Leftism will ALWAYS win as long as conservatives AGREE WITH THEM ABOUT ECONOMICS AND BUSINESS. I don’t know why this is so difficult for “social” conservatives to understand.

Sage McLaughlin writes:

Watching the GOP—and the Tories—engage in this kind of me-tooism is depressing, of course, but it’s something we’ve been watching intensify for years now. Ever since the election of GWB to the White House in 2000, and the ascendancy of “compassionate conservatism,” which establishment conservatives scoff at but do not seriously oppose, the phenomenon has worsened and become more pathetic. Yesterday, right on cue, somebody at the Corner dismissed McCain’s astounding eco-pandering as no big deal, because after all, it’s good politics. Winning is all that matters. If McCain wins, it will get immeasurably worse.

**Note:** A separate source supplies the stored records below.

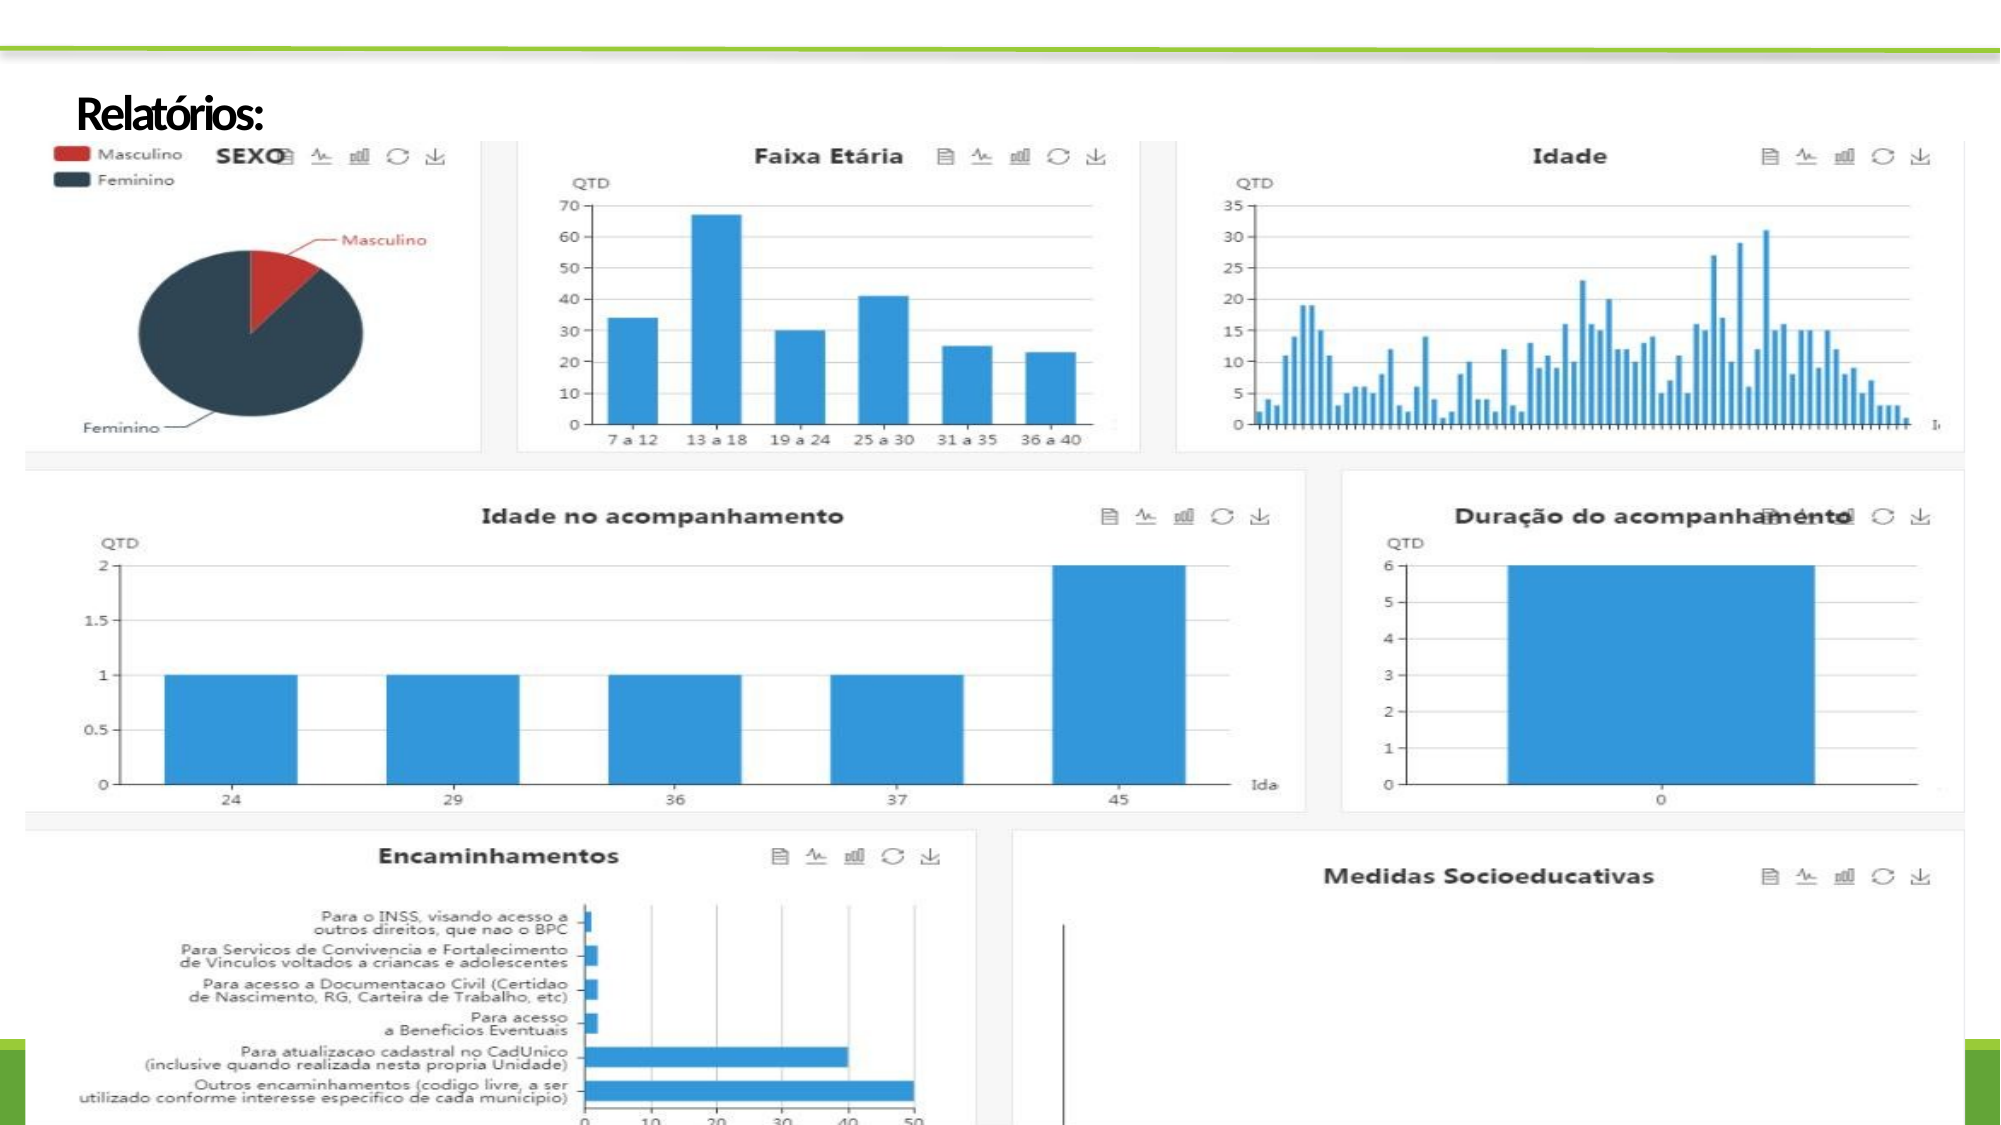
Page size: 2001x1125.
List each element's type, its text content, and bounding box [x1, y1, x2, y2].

text_box [25, 141, 1966, 1125]
text_box Relatórios: [25, 78, 1966, 141]
text_box [0, 45, 2000, 54]
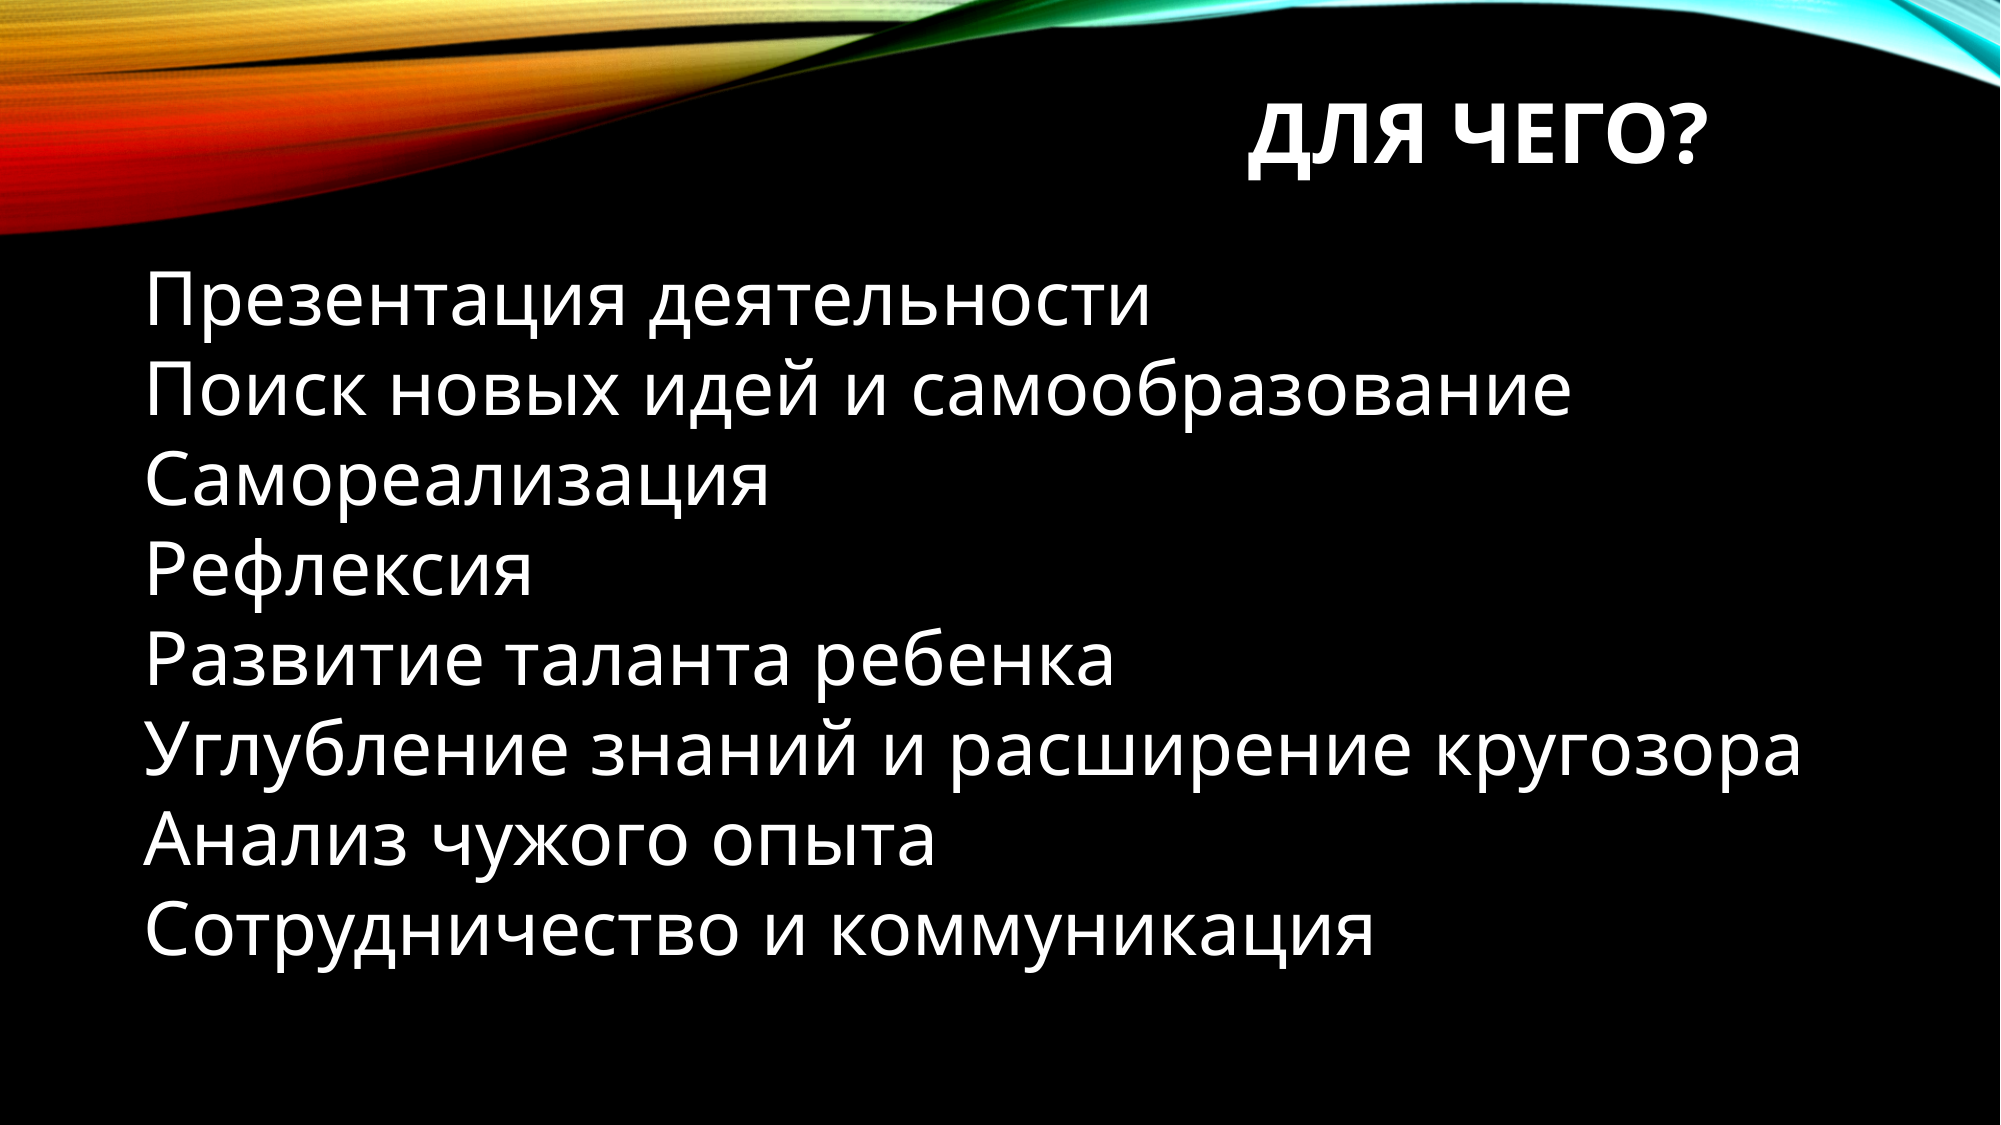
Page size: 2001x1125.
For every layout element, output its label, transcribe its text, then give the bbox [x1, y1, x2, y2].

picture [0, 0, 2000, 237]
text_box Презентация деятельности Поиск новых идей и самообразование Самореализация Рефлексия Развитие таланта ребенка Углубление знаний и расширение кругозора Анализ чужого опыта Сотрудничество и коммуникация [129, 242, 1908, 978]
title Для чего? [311, 30, 1725, 242]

But of course, the bitter irony is that it’s not even a winning strategy. I was having the same conversation in a slightly different context with a priest the other day. What I told him was the Catholic Church is only losing out when it attempts to out-modern the moderns. If modernism is what people are after, why go in for a lame, half-baked version of it when they can get the real thing, straight and undiluted without all those annoying religious barnacles? And if people want real religion, why would they go in for some half-baked, squishy, modernist version of it (unless they thought they had no choice, which might put them in the pew but won’t inspire them to live the faith)? You wind up doing neither modernism nor Catholicism especially well, and you lose everybody in the process, including yourself. My friend agreed, but there seems little he could do against the prevailing tide beyond working within his own tiny sphere.

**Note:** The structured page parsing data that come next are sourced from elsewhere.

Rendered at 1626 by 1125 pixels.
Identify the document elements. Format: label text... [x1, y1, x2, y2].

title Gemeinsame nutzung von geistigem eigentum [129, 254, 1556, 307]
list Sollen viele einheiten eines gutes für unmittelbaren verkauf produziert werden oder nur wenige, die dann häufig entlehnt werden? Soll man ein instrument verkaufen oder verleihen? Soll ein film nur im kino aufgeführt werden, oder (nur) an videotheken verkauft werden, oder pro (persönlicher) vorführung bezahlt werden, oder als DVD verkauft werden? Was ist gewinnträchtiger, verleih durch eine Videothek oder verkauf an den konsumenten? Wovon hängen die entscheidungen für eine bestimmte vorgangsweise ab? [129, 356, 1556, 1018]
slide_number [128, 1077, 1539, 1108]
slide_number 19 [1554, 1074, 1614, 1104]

Republicans will never out-socialist the Democrats, they’ll never out-pander them with Hispanics. When they try, they only wind up doing a craven, half-hearted version of both conservatism and leftism. It’s not only a losing strategy, but obviously so. As you say, they’re living in a fantasy world, presented to them by supposed social-technocratic experts. The Church has done the same, and it too is dying as a result. Not a coincidence.

Steven Warshawsky writes:

In response to Dana’s comment, let me add this observation:

Without a philosophical and moral commitment to capitalism, i.e., economic freedom, markets, the profit motive, and limited government, there is very little to impede the steady spread of socialism and collectivism, i.e., the “lawful” expropriation of wealth through the apparatus of the state. Most people, quite frankly, lack the ability or ambition or lucky breaks needed to “strike it rich” in this or any other society; hence, they are tempted by the prospect of using “government” to take from those who have struck it rich and to “redistribute” their wealth to others. For example, the NY legislature is considering hiking income tax rates for people who make over $1 million per year to as high as 13% (in addition to the federal income tax). Why? Because, to paraphrase Willie Sutton, that’s where the money is. And stealing from a very small number of very rich people seems “fair” because other people “need” the money “more.” In this case, the extra income tax revenue is supposed to go towards lowering property taxes for middle- and lower-income people. Drawing the line at $1 million per year is a purely arbitrary and self-serving limitation: few citizens and politicians can envision themselves falling into this targeted group, so they are in no danger of having their money expropriated. Of course, they would never rob rich people on the streets at gunpoint (almost everyone recognizes the immorality of that act). But they will pass laws that require rich people to hand over their money “voluntarily” under the much more dangerous threat of being prosecuted and jailed (or killed, if one resists) by the state. Indeed, much (most?) of government today is little better than organized theft under color of law. Perhaps it always has been thus in human history. But the Founding Fathers and the generations of Americans who came after them held a very different vision of government, to which we need to start returning.